# 演習の目標
以下の原文で、必要とされる病院の条件として挙げられているものをすべて書き出せ。

# 原文
特に医療関係者からは、新病院の建設地は、現在地周辺が望ましいとのことであった。協会病院が近接してあり病院連携で有利。オープン病床を利用する開業医の利便性が良い。市内外の医師は現在地付近での建替えを望んでいる。
両市立病院の統合新築は緊急の課題である。豪華な病院は必要でなく、地域の実情に見合った規模で、効率的で質の高いかつ市民から親しまれる病院が必要である。医療センター(第二病院)の機能は、統合して総合的診療ができる状況下で今以上に発揮される。早急に新病院のビジョンを打ち出す必要がある。そうしなければ、医師、看護師などのやる気もなくなり、私も医師を自信を持って集め、迎えることができず、病院の存続が危ぶまれる。

# 出典データ
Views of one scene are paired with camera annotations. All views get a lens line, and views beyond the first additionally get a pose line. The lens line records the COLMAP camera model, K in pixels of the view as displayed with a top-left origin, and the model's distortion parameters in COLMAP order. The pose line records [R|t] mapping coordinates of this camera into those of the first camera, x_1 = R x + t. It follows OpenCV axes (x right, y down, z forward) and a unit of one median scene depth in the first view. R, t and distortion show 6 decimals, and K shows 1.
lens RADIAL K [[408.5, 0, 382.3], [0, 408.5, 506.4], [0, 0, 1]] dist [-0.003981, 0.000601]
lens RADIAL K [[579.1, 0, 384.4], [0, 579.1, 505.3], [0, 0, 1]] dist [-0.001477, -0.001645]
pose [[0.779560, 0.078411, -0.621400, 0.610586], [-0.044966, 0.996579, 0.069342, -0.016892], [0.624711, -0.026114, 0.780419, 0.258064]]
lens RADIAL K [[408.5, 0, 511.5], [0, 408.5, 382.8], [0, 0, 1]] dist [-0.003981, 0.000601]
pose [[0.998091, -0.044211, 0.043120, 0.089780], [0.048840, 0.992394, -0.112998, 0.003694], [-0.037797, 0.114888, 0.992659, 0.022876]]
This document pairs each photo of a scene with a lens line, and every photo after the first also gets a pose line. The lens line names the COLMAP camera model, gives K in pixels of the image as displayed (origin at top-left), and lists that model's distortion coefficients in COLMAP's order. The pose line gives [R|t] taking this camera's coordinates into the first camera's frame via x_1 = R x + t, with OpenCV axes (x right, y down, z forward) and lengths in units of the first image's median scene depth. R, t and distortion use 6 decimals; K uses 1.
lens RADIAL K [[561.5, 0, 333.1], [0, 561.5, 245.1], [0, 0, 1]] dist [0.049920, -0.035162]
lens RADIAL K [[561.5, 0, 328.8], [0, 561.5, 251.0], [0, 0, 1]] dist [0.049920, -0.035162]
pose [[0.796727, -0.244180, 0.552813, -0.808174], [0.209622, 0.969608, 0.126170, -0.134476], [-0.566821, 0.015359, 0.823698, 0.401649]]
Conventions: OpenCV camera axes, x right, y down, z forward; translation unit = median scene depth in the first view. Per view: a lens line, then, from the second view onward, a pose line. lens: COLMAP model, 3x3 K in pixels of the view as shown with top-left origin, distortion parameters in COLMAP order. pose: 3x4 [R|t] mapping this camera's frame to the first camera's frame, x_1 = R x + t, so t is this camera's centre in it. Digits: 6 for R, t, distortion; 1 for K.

# 解答
・地域の実情に見合った規模であること
・効率的であること
・質が高いこと
・市民から親しまれること